BCCM/ITM has been operational since the 1st of February 2011, and harbours one the largest and most diverse collections of well-documented mycobacteria worldwide, including the TDR TB-Strain bank.
BCCM/ITM is hosted by and sharing its research interests with the Mycobacteriology Unit at the Institute of Tropical Medicine in Antwerp, dedicated in research to combat tuberculosis, leprosy, Buruli ulcer and other mycobacterial diseases. Research activities benefit from the leading role of the unit as Supranational Reference Laboratory for tuberculosis, providing technical assistance and services to clinical laboratories at national and international level
Building on the strong expertise in multiple areas of mycobacteriology, the unit has initiated new approaches to better understand:
- Mechanisms underlying resistance to old (rifampicin, isoniazid) and newer (fluoroquinolones, bedaquiline) drugs
- Transmission dynamics of M. tuberculosis and M. leprae
- Phylogeography of M. tuberculosis complex
- Phenotypic and genotypic differences among members of the M. tuberculosis complex
- Phylogeny of non-tuberculous mycobacteria
- Optimization of biosafety containment around working with resistant M. tuberculosis.
History of the collection
Scope of the biological material
BCCM/ITM is a collection of well documented mycobacteria, characterized by phenotypic and/or genotypic tests.
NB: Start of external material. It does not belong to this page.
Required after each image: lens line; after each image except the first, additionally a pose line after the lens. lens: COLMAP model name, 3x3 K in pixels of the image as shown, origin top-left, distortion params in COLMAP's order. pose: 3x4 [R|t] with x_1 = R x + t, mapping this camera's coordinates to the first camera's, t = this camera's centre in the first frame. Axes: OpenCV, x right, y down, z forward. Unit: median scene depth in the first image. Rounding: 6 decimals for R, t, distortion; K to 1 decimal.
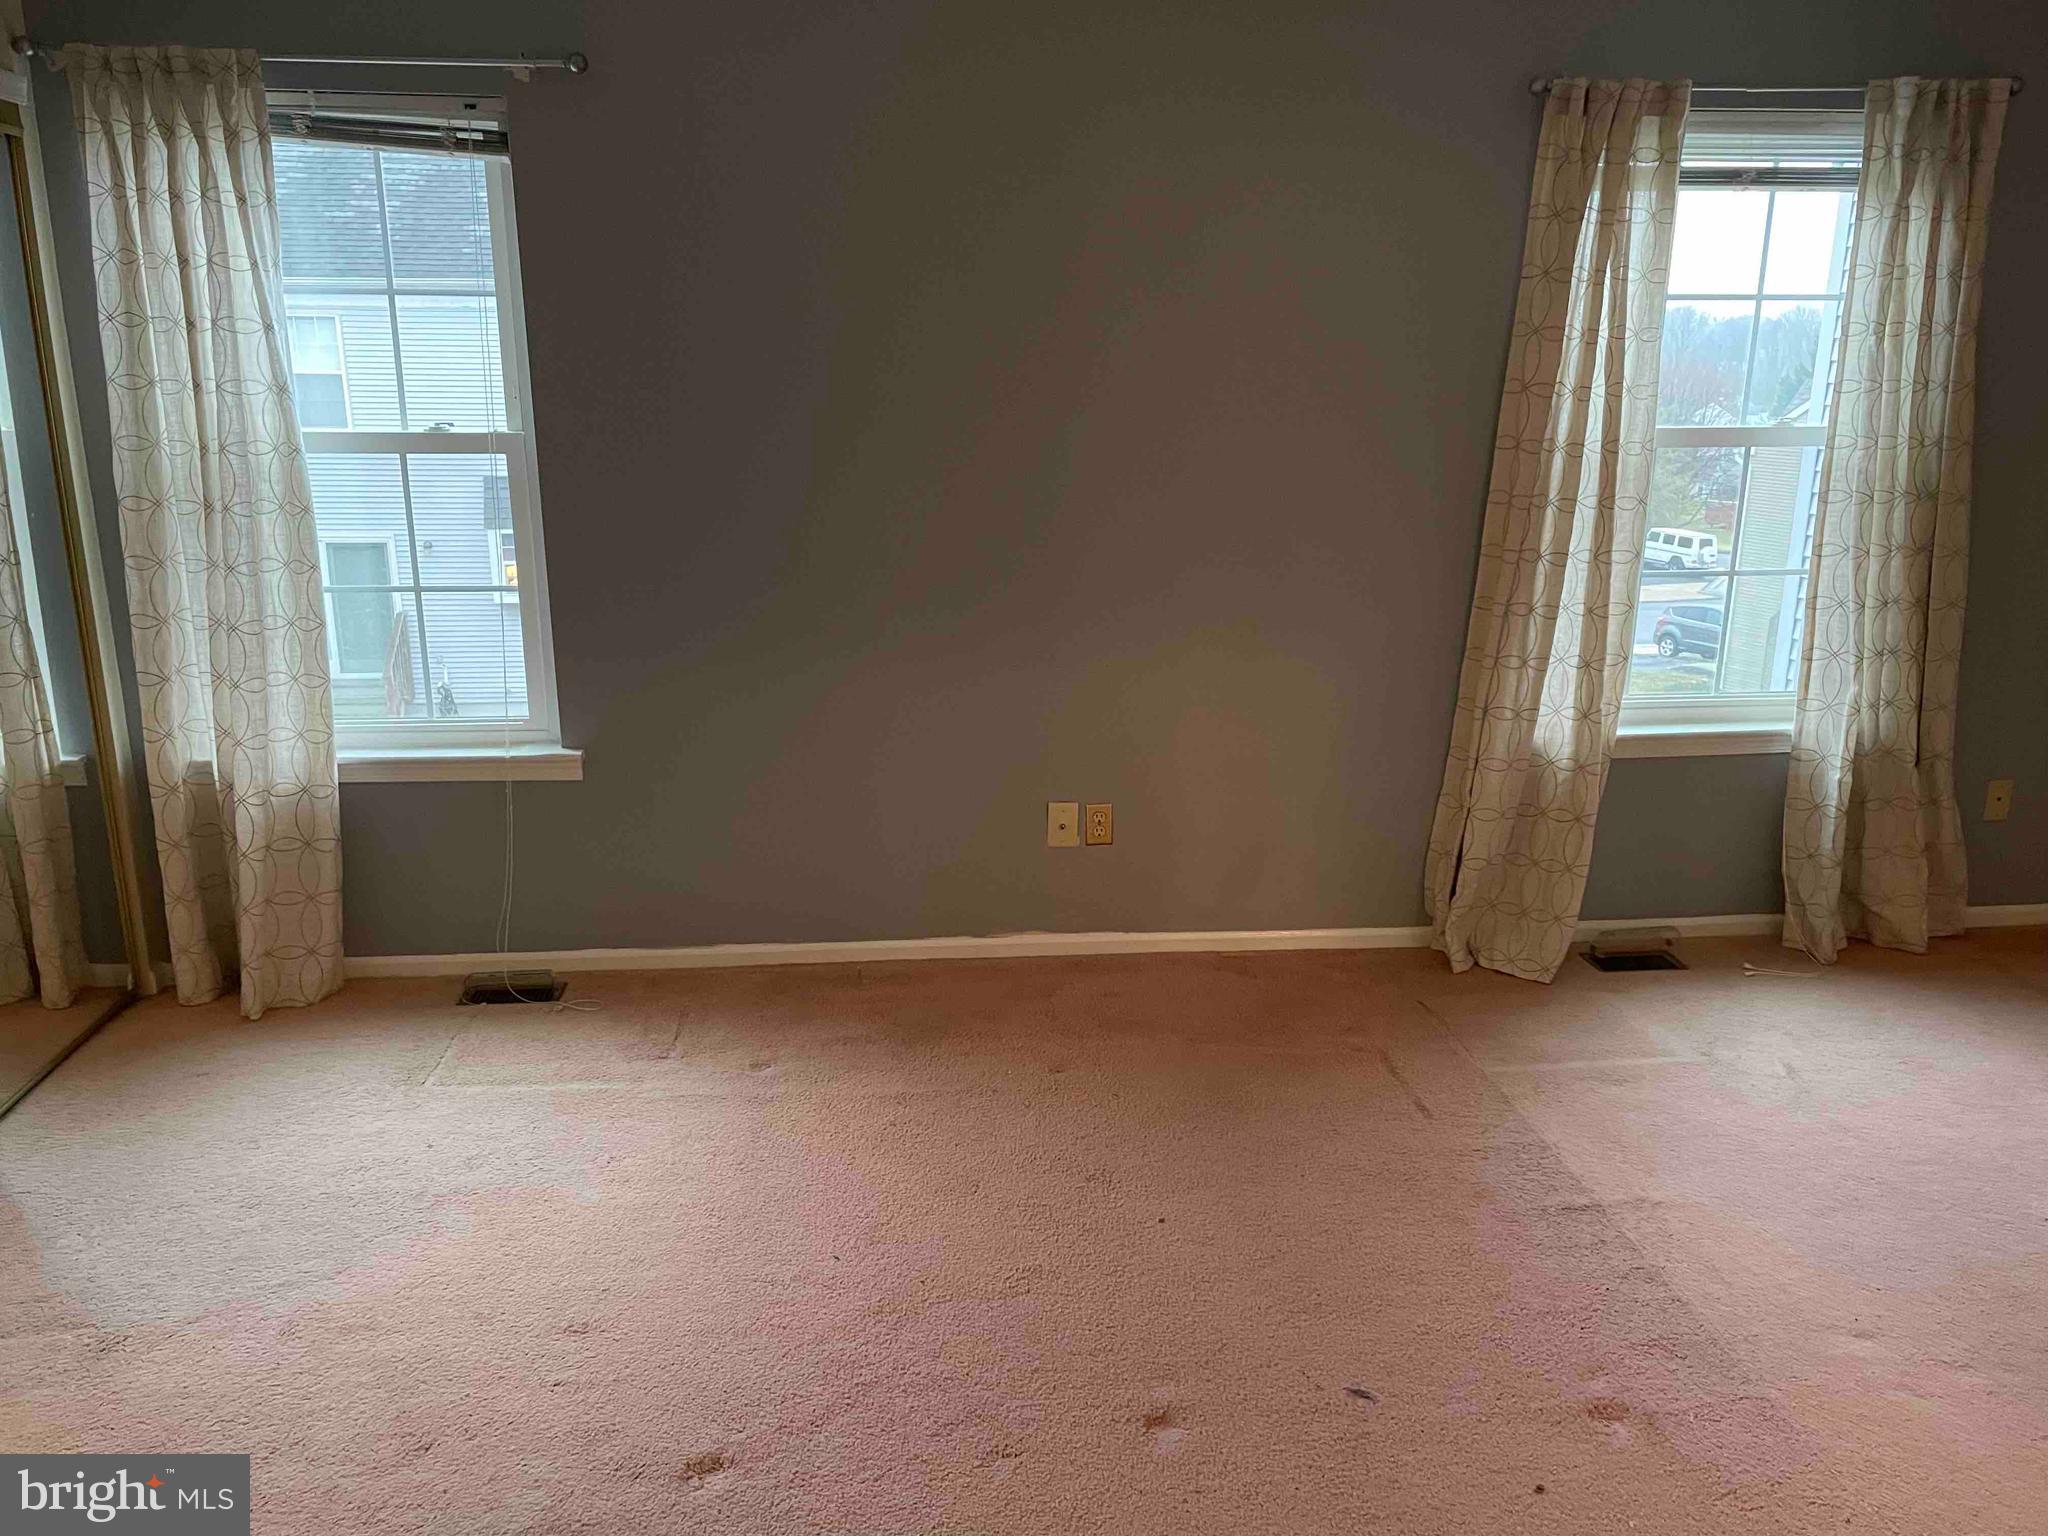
lens RADIAL K [[1543.2, 0, 1030.7], [0, 1543.2, 776.2], [0, 0, 1]] dist [0.066124, -0.085012]
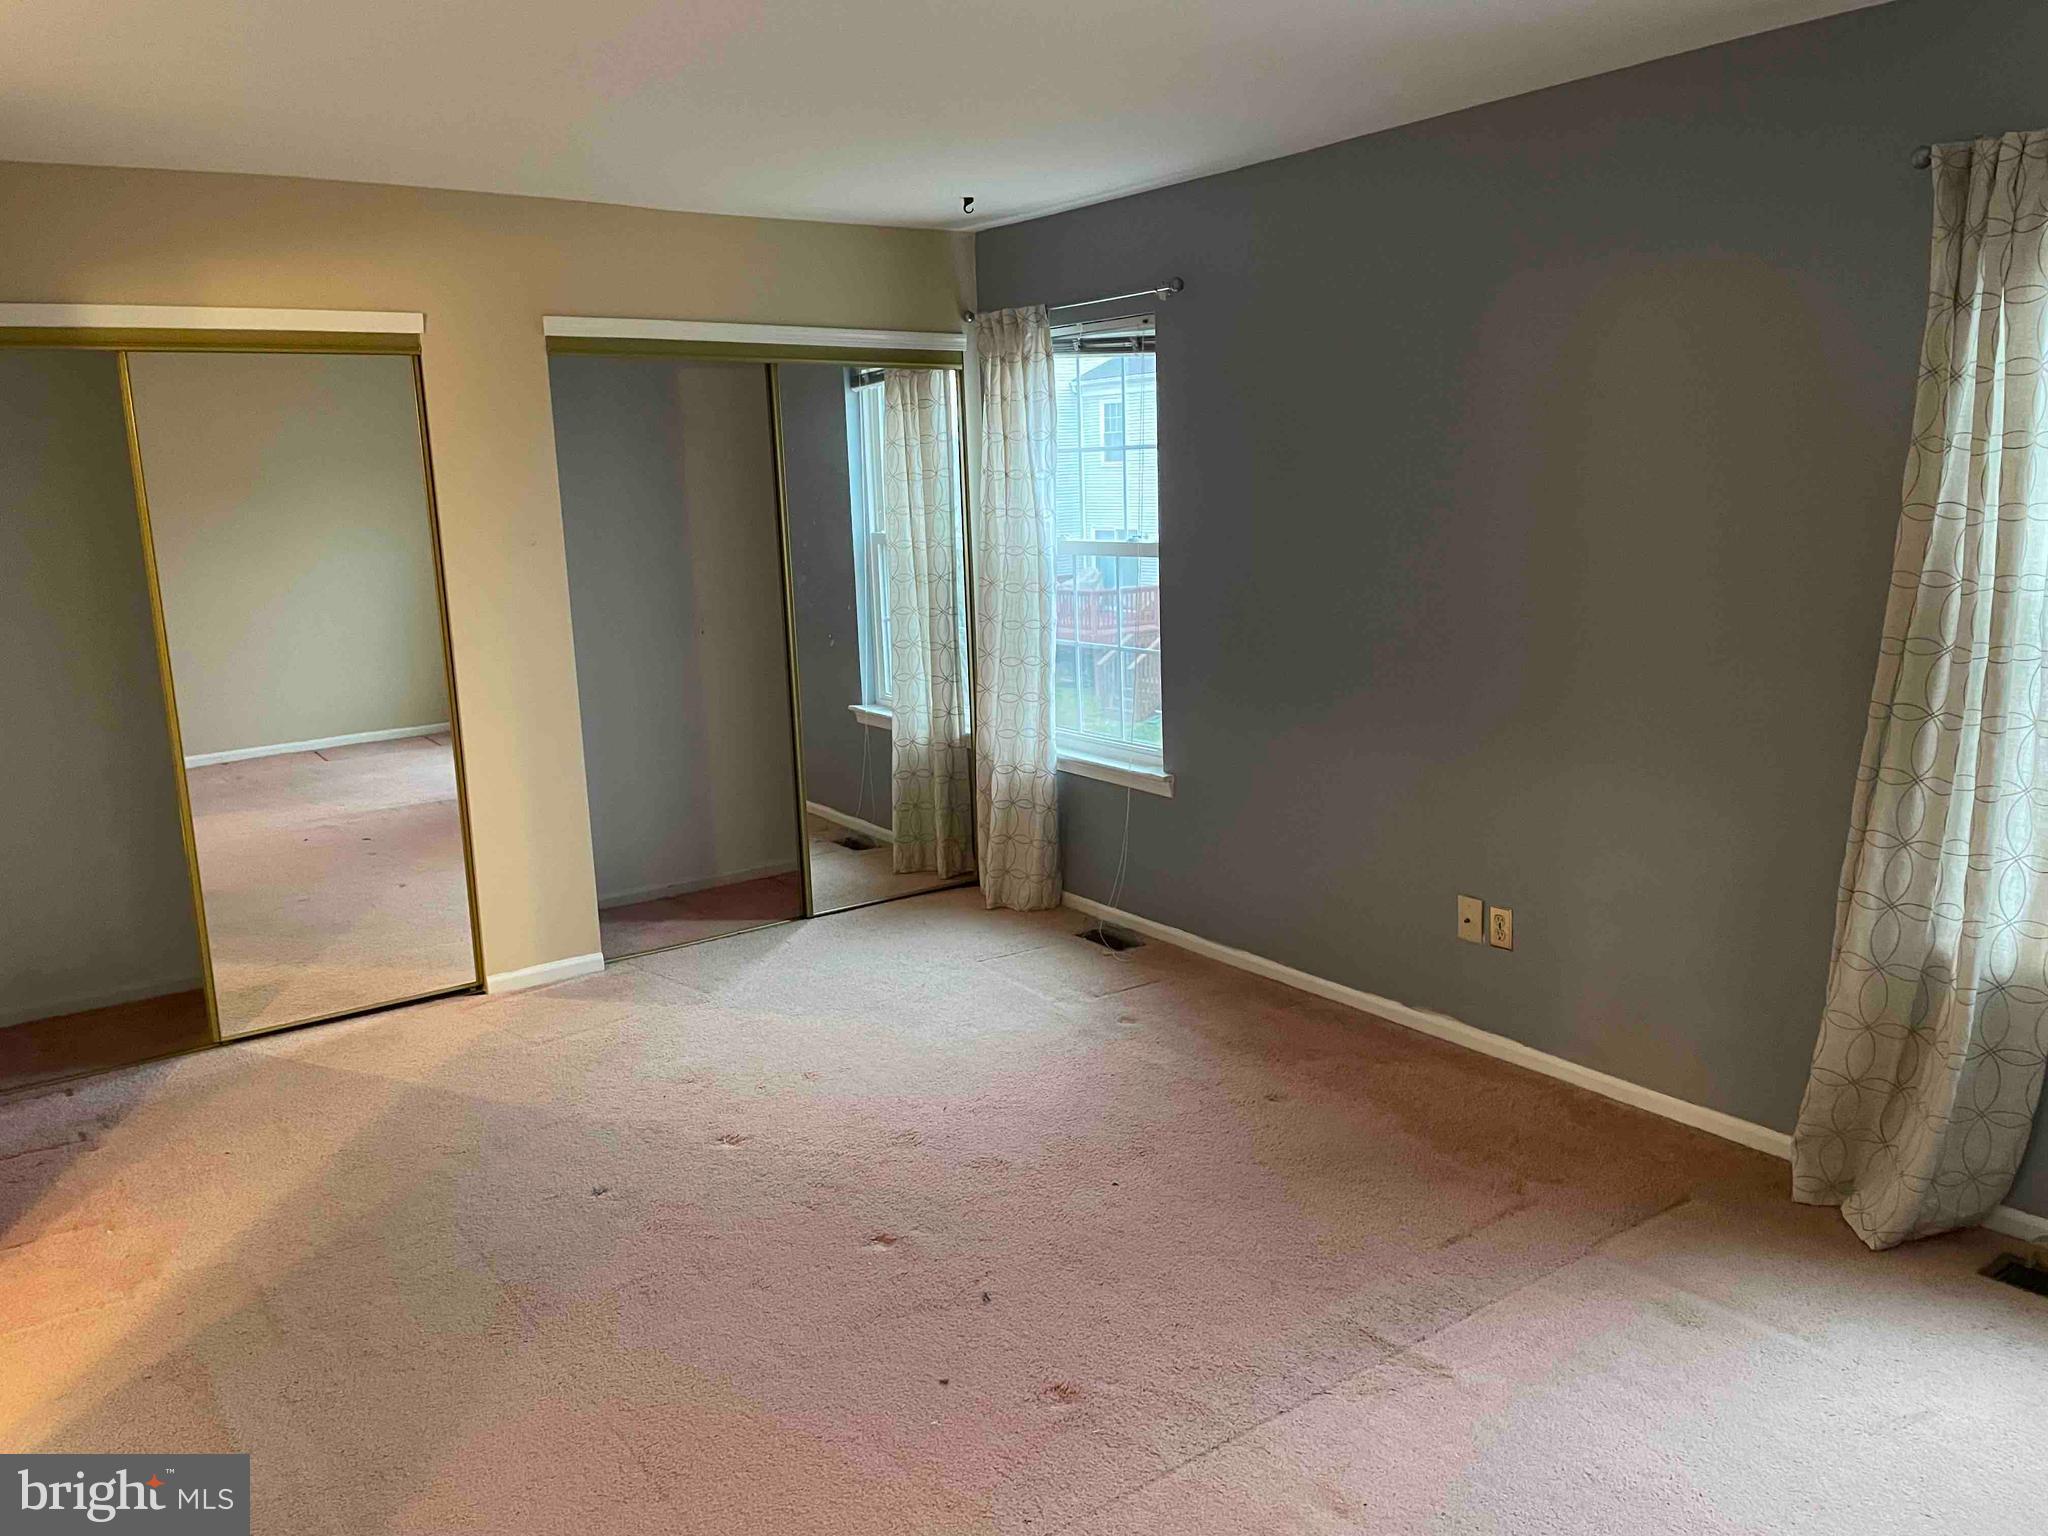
lens RADIAL K [[1543.2, 0, 1032.5], [0, 1543.2, 766.4], [0, 0, 1]] dist [0.066124, -0.085012]
pose [[0.506023, 0.140821, -0.850946, 0.797080], [-0.209415, 0.977120, 0.037171, -0.049411], [0.836711, 0.159392, 0.523936, 0.198389]]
It comprises strains from human, animal and environmental origin from all continents spanning from 1960 to date, covering more than 90 mycobacterial species.
While having an emphasis on (drug-resistant) M. tuberculosis complex, all mycobacterial species can be deposited in the BCCM/ITM collection.
BCCM/ITM greatly welcomes deposits of Type strains for newly described species, and accepts pathogens up to risk class 3.
Major publicly available sub-collections include (but are not limited to):
- M. tuberculosis clinical isolates from the WHO-TDR TB-Strain Bank Bank (Vincent et al., 2012).
- The ‘clinical reference set’ of M. tuberculosis strains comprising lineages 1 to 7 (L1-L7) (Borell et al., 2019)
- The M. tuberculosis Lineage 8 strain, the only known viable isolate worldwide (Ngabonziza et al., 2020)
- In vitro-selected drug-resistant M. tuberculosis strains (clofazimine, bedaquiline, linezolid, fluoroquinolones, second-line injectables, ….)
- M. tuberculosis complex strains from animal origin (M. bovis, M. orygis, M. pinipedii, M. caprae, M. microti, …)
- Type strains from non-tuberculous mycobacteria (e.g. Fedrizzi et al., 2017)
- Two large transposon insertion mutant libraries (96X96 wells) of M. bovis BCG
- Pasteur 1721 strain, >8200 mutants (Vandewalle et al., 2015)
- Danish 1331 strain, >18000 mutants (Borgers et al., 2019), targeting 83% of all non-essential M. tuberculosis homologues and designed with a derivative of the optimized Himar1 transposon (incorporating a SacB gene and FRT- and ISceI-sites flanking the antibiotic resistance cassette) to afterwards allow the creation of unmarked transposon mutants.
Mycobacterial species information
An overview of the current species names in the genus Mycobacterium can be consulted here (last update September 2018). This overview includes the species names and supplementary info that can be useful for research purposes.
More detailed information on the clinical relevance of non-tuberculous mycobacteria (NTM) can be consulted here (update January 2020).
Accession, control, preservation, storage and supply of mycobacteria and related information in the frame of public deposits are ISO 9001:2015 certified. The control of viability, identity and mycobacterial purity on the batches for release, are performed according to the ISO 15189 standard (BELAC 147MED).